I suggest getting a cheap ($20) plane off ebay to start. You'll need to spend nearly as much time tuning up a new cheap plane, and you can spend the money on abrasives and an eclipse guide so you can properly sharpen the blade. Francisco's Record above is an example of what I would consider a great starting place, but even the cheaper deals can be turned into good working tools with sandpaper, WD-40, and elbow grease. I got three planes I thought would be junkers for $29 (for all three) and two of them turned out nice enough I feel bad about using them for thrashers.
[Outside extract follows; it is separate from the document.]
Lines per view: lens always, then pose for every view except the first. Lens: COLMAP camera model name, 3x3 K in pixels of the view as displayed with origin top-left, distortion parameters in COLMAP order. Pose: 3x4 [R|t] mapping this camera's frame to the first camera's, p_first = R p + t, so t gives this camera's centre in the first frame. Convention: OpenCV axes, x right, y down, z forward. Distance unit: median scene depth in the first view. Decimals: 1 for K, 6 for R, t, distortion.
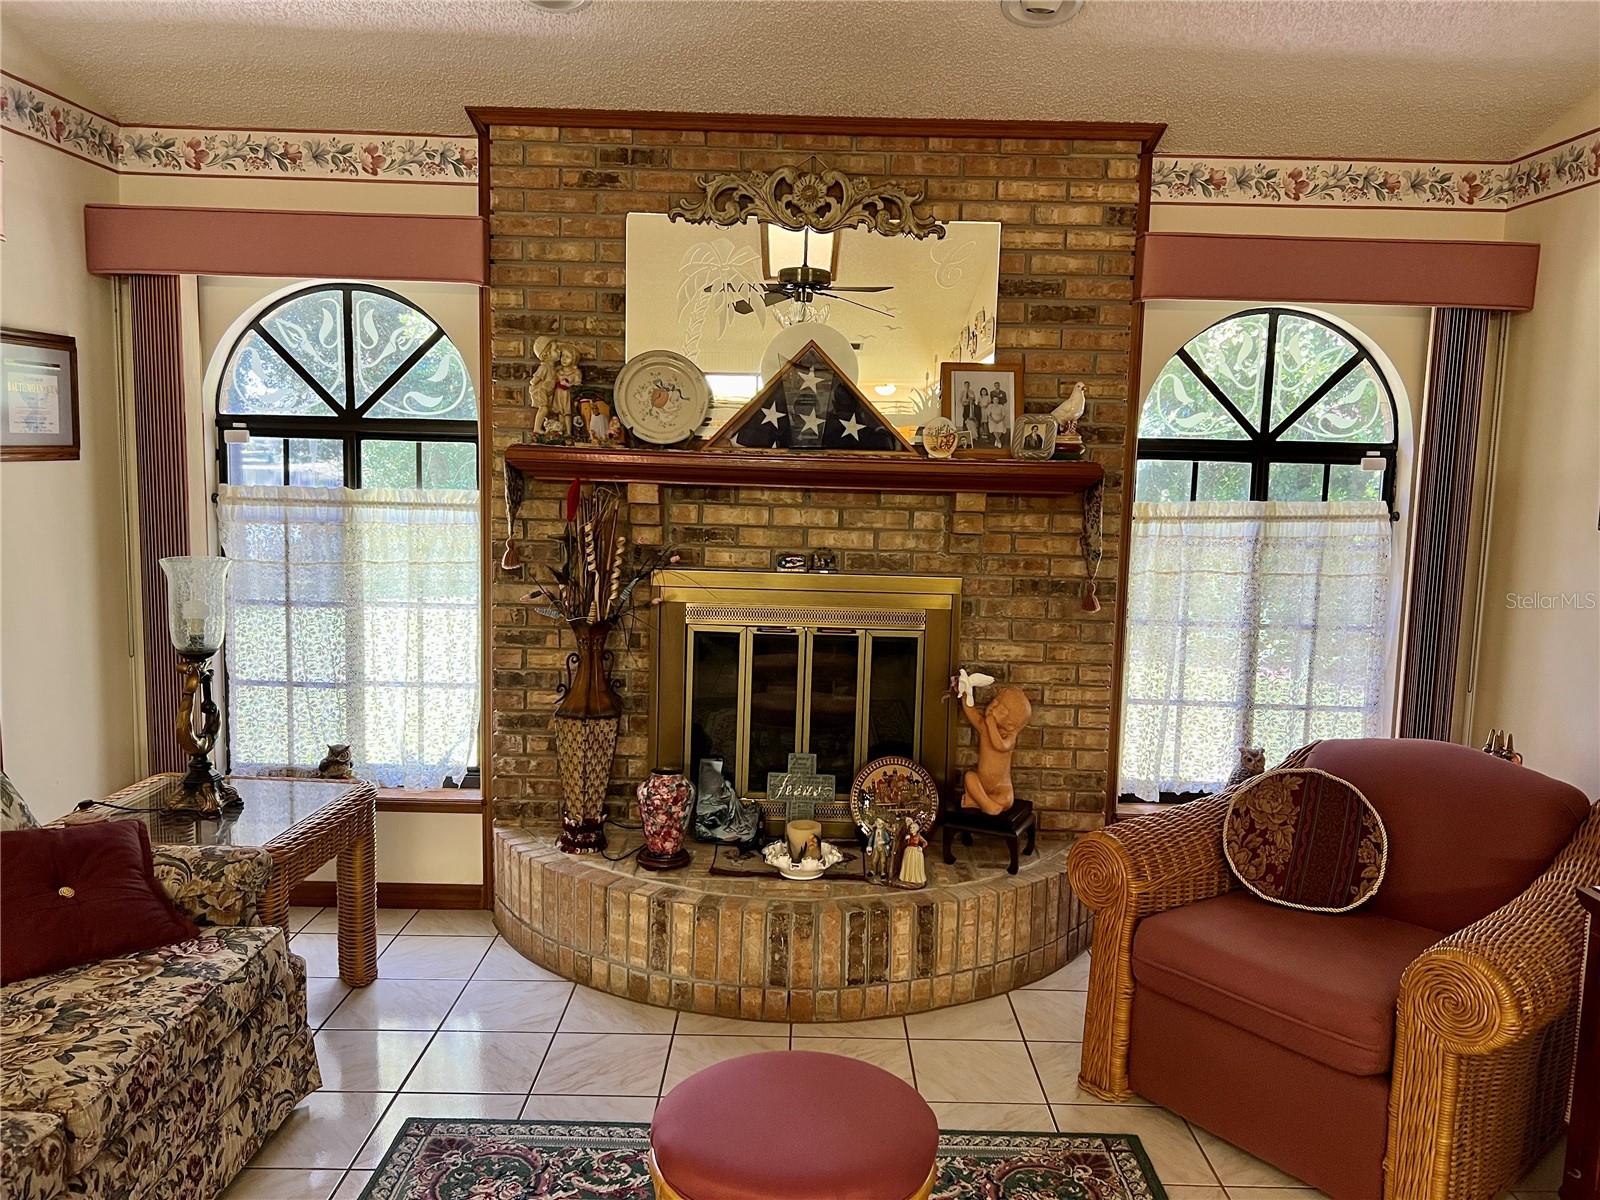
lens RADIAL K [[1177.2, 0, 800.0], [0, 1177.2, 600.0], [0, 0, 1]] dist [0.087708, -0.086749]
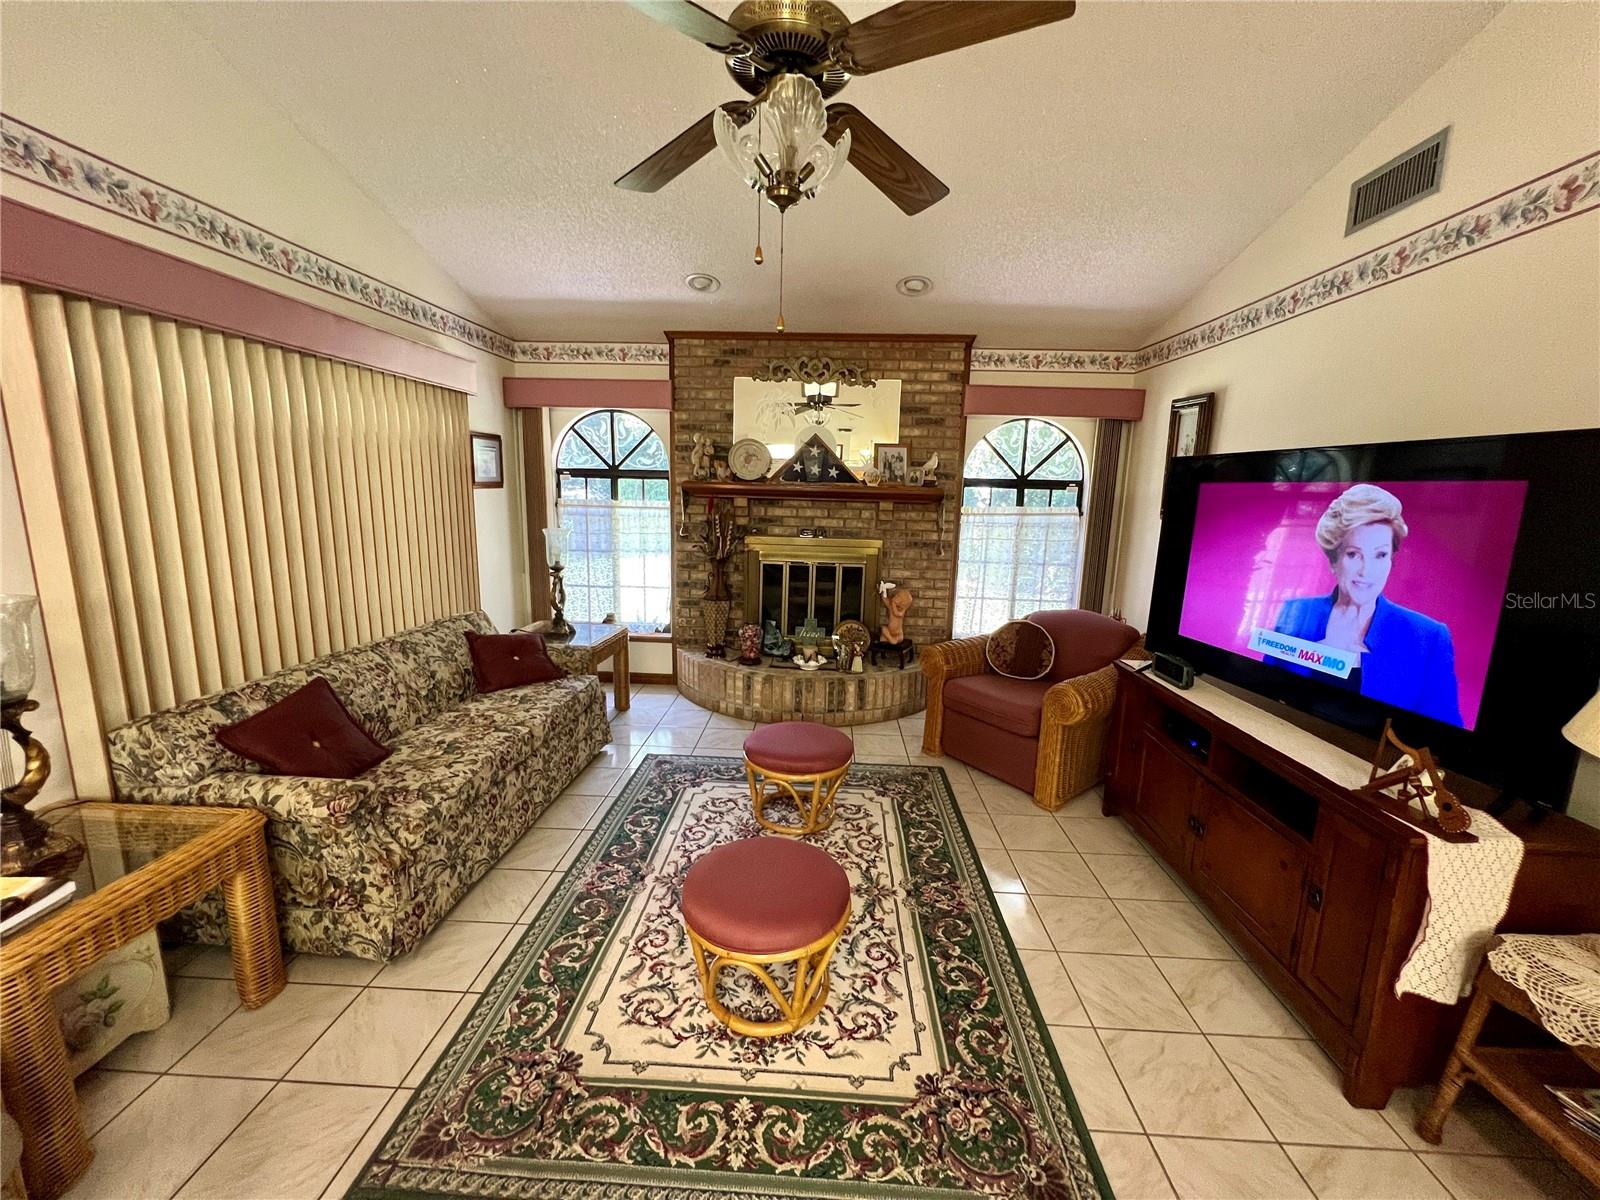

Even if you buy the best planes available, you'll need to be able to sharpen them, and I'd focus on that first.


----------



## Manitario

you'll cry yourself to sleep every night if you buy the Shop Fox planes. You'll spend hours tuning them and then realize that they still are unusable. Eventually, you'll have no choice but to turn to drinking to cope with the pain of having lost hours of your life and at least $20 on the planes and your family will find you passed out in the shop surrounded by coarse, uneven shavings and boards full of tear out. Don't go down this dark road. As others have suggested, you can get some awesome vintage Stanley planes for cheap on Ebay.


----------



## lumberjoe

If you are like me and don't want to be bothered restoring vintage planes and just want a good usable one for an awesome price, go here


----------



## JulianLech

I also recommend buying a good used plane from ebay, craigslist, etc… I purchased 3 used Stanley bailey planes (all different sizes) and with some work I can plane .001 thickness. The older plane are built to last generations. They cheap planes will definitely cause you grief.


----------



## KadeK

Thank you all for all the great advice. I been researching how to tune and refurbish old planes and I picked up an old Stanley No 4 from a local antique shop that is in great shape. I think I will enjoy refurbishing the old one better than buying a new one.


----------



## Dennisgrosen

have fun

Dennis


----------



## donwilwol

http://timetestedtools.wordpress.com/bench-plane-restore-the-dw-way/

this may help.


----------



## Straightbowed

I agree with the crew go to EBay and get a good Stanley for 40 or so and you can even soup it up with IBC blade or something and have a great plane


----------